== Segment start ==

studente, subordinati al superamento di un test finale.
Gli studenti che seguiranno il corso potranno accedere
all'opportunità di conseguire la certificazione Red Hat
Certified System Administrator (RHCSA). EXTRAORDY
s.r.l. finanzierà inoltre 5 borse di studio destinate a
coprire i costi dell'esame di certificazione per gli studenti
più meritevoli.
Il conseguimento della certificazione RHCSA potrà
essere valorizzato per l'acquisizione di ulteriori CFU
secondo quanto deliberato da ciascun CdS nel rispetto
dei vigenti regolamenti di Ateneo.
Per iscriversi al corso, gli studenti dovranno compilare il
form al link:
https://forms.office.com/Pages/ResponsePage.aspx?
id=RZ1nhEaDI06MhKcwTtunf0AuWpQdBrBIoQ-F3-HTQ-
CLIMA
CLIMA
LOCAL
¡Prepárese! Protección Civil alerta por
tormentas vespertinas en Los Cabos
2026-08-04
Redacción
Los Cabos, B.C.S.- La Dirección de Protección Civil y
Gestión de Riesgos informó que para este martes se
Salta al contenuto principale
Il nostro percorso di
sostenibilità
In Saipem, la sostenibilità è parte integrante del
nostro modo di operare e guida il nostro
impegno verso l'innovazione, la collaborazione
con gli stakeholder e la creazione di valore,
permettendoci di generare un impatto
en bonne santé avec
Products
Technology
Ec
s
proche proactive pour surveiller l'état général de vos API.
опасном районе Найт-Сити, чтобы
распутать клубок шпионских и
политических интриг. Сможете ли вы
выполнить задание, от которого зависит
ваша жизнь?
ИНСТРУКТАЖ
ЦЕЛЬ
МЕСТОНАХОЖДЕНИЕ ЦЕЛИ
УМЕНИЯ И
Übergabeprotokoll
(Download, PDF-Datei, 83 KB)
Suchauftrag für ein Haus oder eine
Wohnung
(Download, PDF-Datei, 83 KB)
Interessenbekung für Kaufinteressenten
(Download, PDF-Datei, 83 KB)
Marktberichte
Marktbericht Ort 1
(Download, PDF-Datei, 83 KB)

== Segment end ==

◆ TASK REQUIREMENTS
Retype the material word for word, including every line.

◆ THE COMPLETED TASK
studente, subordinati al superamento di un test finale.
Gli studenti che seguiranno il corso potranno accedere
all'opportunità di conseguire la certificazione Red Hat
Certified System Administrator (RHCSA). EXTRAORDY
s.r.l. finanzierà inoltre 5 borse di studio destinate a
coprire i costi dell'esame di certificazione per gli studenti
più meritevoli.
Il conseguimento della certificazione RHCSA potrà
essere valorizzato per l'acquisizione di ulteriori CFU
secondo quanto deliberato da ciascun CdS nel rispetto
dei vigenti regolamenti di Ateneo.
Per iscriversi al corso, gli studenti dovranno compilare il
form al link:
https://forms.office.com/Pages/ResponsePage.aspx?
id=RZ1nhEaDI06MhKcwTtunf0AuWpQdBrBIoQ-F3-HTQ-
CLIMA
CLIMA
LOCAL
¡Prepárese! Protección Civil alerta por
tormentas vespertinas en Los Cabos
2026-08-04
Redacción
Los Cabos, B.C.S.- La Dirección de Protección Civil y
Gestión de Riesgos informó que para este martes se
Salta al contenuto principale
Il nostro percorso di
sostenibilità
In Saipem, la sostenibilità è parte integrante del
nostro modo di operare e guida il nostro
impegno verso l'innovazione, la collaborazione
con gli stakeholder e la creazione di valore,
permettendoci di generare un impatto
en bonne santé avec
Products
Technology
Ec
s
proche proactive pour surveiller l'état général de vos API.
опасном районе Найт-Сити, чтобы
распутать клубок шпионских и
политических интриг. Сможете ли вы
выполнить задание, от которого зависит
ваша жизнь?
ИНСТРУКТАЖ
ЦЕЛЬ
МЕСТОНАХОЖДЕНИЕ ЦЕЛИ
УМЕНИЯ И
Übergabeprotokoll
(Download, PDF-Datei, 83 KB)
Suchauftrag für ein Haus oder eine
Wohnung
(Download, PDF-Datei, 83 KB)
Interessenbekung für Kaufinteressenten
(Download, PDF-Datei, 83 KB)
Marktberichte
Marktbericht Ort 1
(Download, PDF-Datei, 83 KB)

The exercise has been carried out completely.